2. Get a Clear View of the Waveform
By exporting out your MIDI to audio you also get a clear view of what the waveform is doing.

For example, check out this Native Instruments Rise and Hit MIDI Note. You can’t really tell where the crescendo and impact of this riser sound is.

Now if I bounce it down to an audio track, I can clearly see where the sound is at its peak. Now I can just take this audio part and nudge it so that the Impact part lies on a bar change, this way making sure it’s in time with the song. Some sample libraries’ patches aren’t always in sync with the DAW. So definitely bouncing out your part gives you more control over the timing of that part.

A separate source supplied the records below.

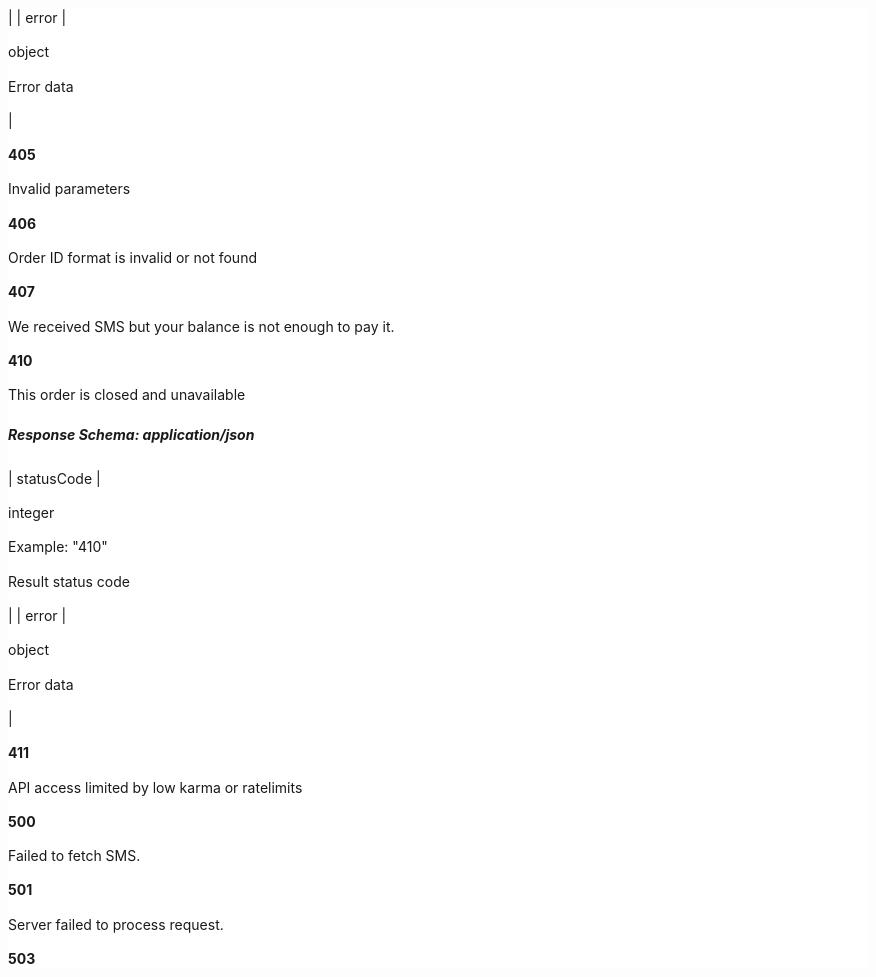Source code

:  |
| error |

object

Error data

 |

**405**

Invalid parameters

**406**

Order ID format is invalid or not found

**407**

We received SMS but your balance is not enough to pay it.

**410**

This order is closed and unavailable

##### Response Schema: application/json

| statusCode |

integer

Example: "410"

Result status code

 |
| error |

object

Error data

 |

**411**

API access limited by low karma or ratelimits

**500**

Failed to fetch SMS.

**501**

Server failed to process request.

**503**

3. Apply Extra Processing on Audio
Another nice thing to do is to export out the part and then apply some extra processing to the audio. For example, let’s say I have a cymbal hit with some reverb. I can bounce this part out to audio including the tail of the reverb on the cymbal hit. Then I can apply some extra audio processing to this, maybe some bit crushing and chorus. Then export this out again to an audio part. There’s something gratifying about doing destructive processing to audio and then moving on. Plus, by exporting these out as audio parts, you can build up your own unique library of processed sounds that you can use in other projects

So those are my thoughts on MIDI and audio parts. Both have their pros and cons. You’ve got more flexibility with MIDI, but this can also be a hindrance as well. So why not try bouncing down your MIDI parts to audio, and get moving with your music productions. Try this out in your next song and see how it works.